Cameroun: Inondations dans l'Extrême-Nord - Comment on a pu limiter les dégâts

Nonobstant les fortes pluies de ces derniers jours dans le département du Mayo-Danay, les dispositions prises par les pouvoirs publics.

Une partie des populations des arrondissements de Kaï-Kaï et de Maga a été contrainte par les eaux, de se mettre en hauteur depuis bientôt un mois. Les conséquences des inondations survenues ces dernières semaines dans le Mayo-Danay auraient causé plus de dégâts qu'en 2012 à cause des précipitations exceptionnelles de cette année. Elles se sont limitées dans deux localités précises : la zone de Kaï-Kaï et d'Alvakaï à une quarantaine de km environ au nord de la bourgade de Pouss par voie nautique.

A Kaï-Kaï, les autorités administratives dénombrent 26 villages pour 1112 ménages affectés. Ici, les localités sont concernées par le Projet d'urgence de lutte contre les inondations (PULCI) décidé par le chef de l'Etat. En principe, ces villages situés au sud du lac de Maga ne devraient plus se trouver là où ils sont en ce moment. Selon Sou-Oudi Ibrahima, le sous-préfet de Kaï-Kaï, les populations avaient été sommées de rejoindre l'espace titré et borné par l'état au lendemain des inondations de 2012 pour les recaser. D'autre part, avant la mise en place du lac artificiel de Maga, toutes les populations habitant cette partie sud ont été indemnisées en1978. Cette partie nord de Kaï-Kaï et les abords du Mayo Guerléo, circulant dans la ville chef-lieu de l'arrondissement ont été déclarés inhabitables par les pouvoirs publics.

A cause des croyances selon lesquelles on ne fuit pas l'eau, les habitants s'y sont maintenues et ont vu les eaux monter progressivement, puis ont été forcées de rejoindre un site de recasement dans un quartier du chef-lieu de l'arrondissement. Des tentes et du matériel de couchage fourni par le PULCI ont permis de loger et de recaser une partie des déplacés. Rappelons que ces populations qui refusent de partir sont en réalité inondées tous les ans. Une autre mauvaise habitude est aussi de coloniser les lits des rivières par des habitations non appropriées.

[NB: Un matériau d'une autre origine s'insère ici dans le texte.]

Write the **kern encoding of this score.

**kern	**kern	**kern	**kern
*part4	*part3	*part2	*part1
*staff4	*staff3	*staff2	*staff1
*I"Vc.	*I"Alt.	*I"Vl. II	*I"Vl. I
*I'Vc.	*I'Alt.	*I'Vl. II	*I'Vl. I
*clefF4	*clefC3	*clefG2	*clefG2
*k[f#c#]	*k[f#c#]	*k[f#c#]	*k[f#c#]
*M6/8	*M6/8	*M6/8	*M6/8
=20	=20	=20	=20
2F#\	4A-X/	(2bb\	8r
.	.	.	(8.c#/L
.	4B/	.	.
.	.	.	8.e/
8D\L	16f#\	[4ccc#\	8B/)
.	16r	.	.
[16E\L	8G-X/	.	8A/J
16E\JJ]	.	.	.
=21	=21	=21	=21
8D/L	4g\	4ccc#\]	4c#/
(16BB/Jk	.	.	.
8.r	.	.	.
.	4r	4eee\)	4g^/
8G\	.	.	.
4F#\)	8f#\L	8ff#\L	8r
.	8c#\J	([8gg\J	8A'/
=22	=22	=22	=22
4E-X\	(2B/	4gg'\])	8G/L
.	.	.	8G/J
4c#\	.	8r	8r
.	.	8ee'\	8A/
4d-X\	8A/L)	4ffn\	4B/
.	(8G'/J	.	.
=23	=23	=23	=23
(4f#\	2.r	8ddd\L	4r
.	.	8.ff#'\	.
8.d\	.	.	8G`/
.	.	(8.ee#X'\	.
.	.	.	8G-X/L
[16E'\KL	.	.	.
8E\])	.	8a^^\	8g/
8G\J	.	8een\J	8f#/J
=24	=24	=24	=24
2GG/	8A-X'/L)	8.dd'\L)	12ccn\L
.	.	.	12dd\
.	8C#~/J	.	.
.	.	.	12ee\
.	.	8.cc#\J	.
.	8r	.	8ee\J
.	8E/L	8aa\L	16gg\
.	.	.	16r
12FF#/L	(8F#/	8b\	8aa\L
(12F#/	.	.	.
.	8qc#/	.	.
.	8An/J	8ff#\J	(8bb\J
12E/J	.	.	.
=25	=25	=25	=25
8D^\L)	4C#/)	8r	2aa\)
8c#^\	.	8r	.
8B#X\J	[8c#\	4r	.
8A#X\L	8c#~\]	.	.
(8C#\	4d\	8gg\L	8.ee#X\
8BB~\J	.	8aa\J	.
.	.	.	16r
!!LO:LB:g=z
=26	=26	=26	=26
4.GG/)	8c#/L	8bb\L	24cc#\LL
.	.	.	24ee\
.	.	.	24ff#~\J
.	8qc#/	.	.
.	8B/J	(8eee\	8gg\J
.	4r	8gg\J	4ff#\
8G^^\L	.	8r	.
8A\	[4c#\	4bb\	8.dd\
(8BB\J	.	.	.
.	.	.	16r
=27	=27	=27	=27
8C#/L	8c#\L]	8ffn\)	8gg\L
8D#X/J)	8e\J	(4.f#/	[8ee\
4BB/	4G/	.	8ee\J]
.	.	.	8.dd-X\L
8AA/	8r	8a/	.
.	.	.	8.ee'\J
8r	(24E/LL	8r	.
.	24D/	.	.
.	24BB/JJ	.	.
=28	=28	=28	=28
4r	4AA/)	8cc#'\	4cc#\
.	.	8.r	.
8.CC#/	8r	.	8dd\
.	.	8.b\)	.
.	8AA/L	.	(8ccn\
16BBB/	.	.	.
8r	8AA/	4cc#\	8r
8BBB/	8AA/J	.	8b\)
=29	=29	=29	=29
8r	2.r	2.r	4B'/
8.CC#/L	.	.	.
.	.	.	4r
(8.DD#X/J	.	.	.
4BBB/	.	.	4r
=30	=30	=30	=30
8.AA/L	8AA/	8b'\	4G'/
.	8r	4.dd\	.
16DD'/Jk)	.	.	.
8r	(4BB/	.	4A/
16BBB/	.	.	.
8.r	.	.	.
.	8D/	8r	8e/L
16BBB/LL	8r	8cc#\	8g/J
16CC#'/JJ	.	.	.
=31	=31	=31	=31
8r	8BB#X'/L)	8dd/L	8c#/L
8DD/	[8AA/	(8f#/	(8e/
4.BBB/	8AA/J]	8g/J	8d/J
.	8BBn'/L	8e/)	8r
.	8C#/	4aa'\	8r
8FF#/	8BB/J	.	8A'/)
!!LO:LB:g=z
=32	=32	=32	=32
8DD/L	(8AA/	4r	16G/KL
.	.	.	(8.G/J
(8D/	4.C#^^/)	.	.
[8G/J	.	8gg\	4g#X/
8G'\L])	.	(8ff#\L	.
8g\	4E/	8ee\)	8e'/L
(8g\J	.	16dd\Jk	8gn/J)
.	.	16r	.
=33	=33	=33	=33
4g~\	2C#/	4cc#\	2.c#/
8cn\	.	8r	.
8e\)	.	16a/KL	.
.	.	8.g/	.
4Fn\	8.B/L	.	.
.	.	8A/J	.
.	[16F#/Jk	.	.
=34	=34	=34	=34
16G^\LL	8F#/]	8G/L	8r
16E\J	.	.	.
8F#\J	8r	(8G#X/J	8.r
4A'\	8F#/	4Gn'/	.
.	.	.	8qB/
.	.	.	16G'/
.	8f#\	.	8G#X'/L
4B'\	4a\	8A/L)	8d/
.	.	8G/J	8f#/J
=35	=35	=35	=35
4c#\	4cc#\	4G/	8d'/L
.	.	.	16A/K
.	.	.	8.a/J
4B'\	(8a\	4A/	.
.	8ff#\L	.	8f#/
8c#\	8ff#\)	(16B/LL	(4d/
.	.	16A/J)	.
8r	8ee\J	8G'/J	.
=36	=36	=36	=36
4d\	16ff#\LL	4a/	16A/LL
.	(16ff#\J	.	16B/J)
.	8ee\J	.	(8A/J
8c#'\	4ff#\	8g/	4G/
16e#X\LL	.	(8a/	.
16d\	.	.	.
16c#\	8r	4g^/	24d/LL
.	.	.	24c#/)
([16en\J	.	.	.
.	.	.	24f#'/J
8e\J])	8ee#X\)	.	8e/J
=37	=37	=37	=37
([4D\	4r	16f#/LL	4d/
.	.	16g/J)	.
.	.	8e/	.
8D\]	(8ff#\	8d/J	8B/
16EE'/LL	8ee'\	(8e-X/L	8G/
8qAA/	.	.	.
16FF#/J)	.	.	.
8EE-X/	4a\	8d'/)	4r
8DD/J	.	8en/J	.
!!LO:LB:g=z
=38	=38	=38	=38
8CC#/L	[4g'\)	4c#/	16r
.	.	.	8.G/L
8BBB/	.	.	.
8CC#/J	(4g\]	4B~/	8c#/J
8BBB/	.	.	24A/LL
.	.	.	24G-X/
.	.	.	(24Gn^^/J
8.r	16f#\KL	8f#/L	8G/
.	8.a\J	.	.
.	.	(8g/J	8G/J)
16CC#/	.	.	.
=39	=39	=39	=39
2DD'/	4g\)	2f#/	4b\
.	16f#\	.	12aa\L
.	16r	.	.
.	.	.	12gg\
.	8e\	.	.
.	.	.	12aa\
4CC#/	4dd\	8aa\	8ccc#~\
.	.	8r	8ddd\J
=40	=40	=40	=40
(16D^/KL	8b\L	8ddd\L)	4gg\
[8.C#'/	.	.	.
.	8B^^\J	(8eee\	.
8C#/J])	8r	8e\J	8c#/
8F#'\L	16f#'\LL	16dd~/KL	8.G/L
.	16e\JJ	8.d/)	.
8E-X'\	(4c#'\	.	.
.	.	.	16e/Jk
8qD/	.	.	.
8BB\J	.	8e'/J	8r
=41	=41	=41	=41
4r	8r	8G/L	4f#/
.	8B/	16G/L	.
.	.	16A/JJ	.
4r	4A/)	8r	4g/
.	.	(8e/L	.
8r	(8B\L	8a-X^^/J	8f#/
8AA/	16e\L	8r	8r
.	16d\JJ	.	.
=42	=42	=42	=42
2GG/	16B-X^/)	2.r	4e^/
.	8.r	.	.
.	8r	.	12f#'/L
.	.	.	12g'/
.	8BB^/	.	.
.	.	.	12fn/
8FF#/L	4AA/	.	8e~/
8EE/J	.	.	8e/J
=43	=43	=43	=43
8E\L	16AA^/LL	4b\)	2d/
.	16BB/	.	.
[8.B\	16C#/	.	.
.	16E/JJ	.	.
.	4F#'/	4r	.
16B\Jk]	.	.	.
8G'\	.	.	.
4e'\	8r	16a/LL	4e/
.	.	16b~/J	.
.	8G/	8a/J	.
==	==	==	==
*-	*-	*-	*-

Des faits qui se remarquent surtout dans les villes de Kaï-Kaï au quartier Colombaï aux abords du mayo Gerléo à Yagoua dans les quartiers Goboïddou, Kaskao et Danaïré le long de la rivière Danay. Pourtant des zones exondées leur ont été attribuées. Dans la zone d'Alvakaï dans l'arrondissement Maga, la situation est tout autre. Cette partie est hors de la zone d'intervention du PULCI. Depuis deux ans, les populations ont résisté aux inondations grâce à une digue construite par la SEMRY sur budget d'investissement public en 2017. Avec la forte pluviométrie de cette année, elle a cédé et l'eau a envahi le village et les populations se sont allées s'installer sur la crête.